Each classifier was trained with the positive and negative data as discussed above, their hyperparameters were tuned and were trained using 10 fold Cross Validation.

Random Forest

  • 10 Fold CV Accuracy:78.57%

  • AUC:0.877

SVM

  • 10 Fold CV Accuracy:80.68%

  • AUC:0.875

XgBoost

  • 10 Fold CV Accuracy:84.4%

  • AUC:0.918

Case Study - Negative Data

Negative data plays a huge part in the model; the amount of negative data generated alone can affect the model a lot. Most of the researchers use 10 times the negative data. In this study, I will show you the effects of different sizes of negative data using the confusion matrix.

All tests were conducted on Random Forest

PS: Confusion Matrix Representation:

True Positive | False Positive | False Negative | True Negatives

0.5 times negative data

Confusion Matrix: 7074 | 2653 | 55 | 895

I can clearly see that the model is biased towards positive data and predicts most of the data to be positive. But if it predicts a molecule to be negative, it does so with high accuracy.

Would be used if False Negatives mattered a lot.

1 times negative data

Confusion Matrix: 5687 | 1411 | 1433 | 5705

I can clearly see that the model is not biased towards positive or the negative data and predicts.

Would be used when both False Negatives and Positives matter equally.

3 times negative data

Confusion Matrix: 2455 | 4626 | 76 | 21315

I can clearly see that the model is biased towards negative data and predicts most of the data to be negative. But if it predicts a molecule to be negative, it does so with high accuracy.

Would be used if False Positives mattered a lot.

Final Decision

For my application, as both False and True Negatives play a huge role. Hence, I went with 1 times negative data.

Case Study - Predict Cure

COVID 19

Using the model I built, I scanned the entire database of approved drugs and predicted 248 of them to be a possible cure of COVID-19.

Other researchers in the team had very similar results.

HDAC

Histone deacetylase is among the most promising therapeutic targets for cancer treatment and is well researched in the field of medicine. There are 14 approved cures/inhibitors of HDAC.

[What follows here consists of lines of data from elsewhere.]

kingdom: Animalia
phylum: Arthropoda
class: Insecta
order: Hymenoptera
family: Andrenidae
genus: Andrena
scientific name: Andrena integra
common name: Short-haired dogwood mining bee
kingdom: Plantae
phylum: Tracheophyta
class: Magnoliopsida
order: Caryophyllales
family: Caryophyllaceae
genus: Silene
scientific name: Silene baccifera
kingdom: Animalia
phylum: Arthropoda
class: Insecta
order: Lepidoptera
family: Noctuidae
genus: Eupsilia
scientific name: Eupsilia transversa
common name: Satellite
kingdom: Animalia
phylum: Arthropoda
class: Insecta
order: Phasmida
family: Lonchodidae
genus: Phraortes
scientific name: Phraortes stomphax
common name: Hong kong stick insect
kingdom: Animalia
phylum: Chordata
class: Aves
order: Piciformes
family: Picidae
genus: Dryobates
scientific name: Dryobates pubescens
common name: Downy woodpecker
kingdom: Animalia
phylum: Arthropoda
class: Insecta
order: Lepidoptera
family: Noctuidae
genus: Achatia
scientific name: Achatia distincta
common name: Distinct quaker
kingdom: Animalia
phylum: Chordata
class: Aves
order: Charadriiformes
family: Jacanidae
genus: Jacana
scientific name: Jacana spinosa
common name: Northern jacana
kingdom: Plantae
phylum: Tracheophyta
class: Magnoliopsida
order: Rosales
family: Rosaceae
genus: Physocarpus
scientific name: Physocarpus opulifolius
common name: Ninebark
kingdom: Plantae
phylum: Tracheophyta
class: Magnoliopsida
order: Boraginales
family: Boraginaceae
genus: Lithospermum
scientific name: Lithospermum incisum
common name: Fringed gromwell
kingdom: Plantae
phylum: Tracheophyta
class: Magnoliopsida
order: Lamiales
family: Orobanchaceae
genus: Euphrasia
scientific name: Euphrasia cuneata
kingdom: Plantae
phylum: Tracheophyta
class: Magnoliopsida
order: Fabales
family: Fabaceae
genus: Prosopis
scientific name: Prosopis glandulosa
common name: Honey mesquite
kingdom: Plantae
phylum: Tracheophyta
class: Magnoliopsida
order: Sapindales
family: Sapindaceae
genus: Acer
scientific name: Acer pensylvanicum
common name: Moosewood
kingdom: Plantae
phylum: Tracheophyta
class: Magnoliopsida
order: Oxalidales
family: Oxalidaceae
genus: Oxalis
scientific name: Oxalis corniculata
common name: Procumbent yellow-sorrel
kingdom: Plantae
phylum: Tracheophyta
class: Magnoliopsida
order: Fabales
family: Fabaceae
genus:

Out of the 14, my model correctly identified 8 of them from the database of drugs, hence showcasing how powerful the model I build really is.

Conclusion

I developed a predictive model from scratch which would predict Drug-Target Interaction using various Machine Learning algorithms like Random Forest, SVM and XgBoost and achieved incredible ROC values and accuracy by performing 10 fold cross-validation. This significant ROC is achieved because of the use of an extra set of features which are the binding site features. It demonstrates that the findings of my proposed model will enrich the future research, especially in the drug-target interaction area. I also studied various sizes of negative data, came to the conclusion that the size of it depends on your application and made predictions regarding the cure for COVID-19.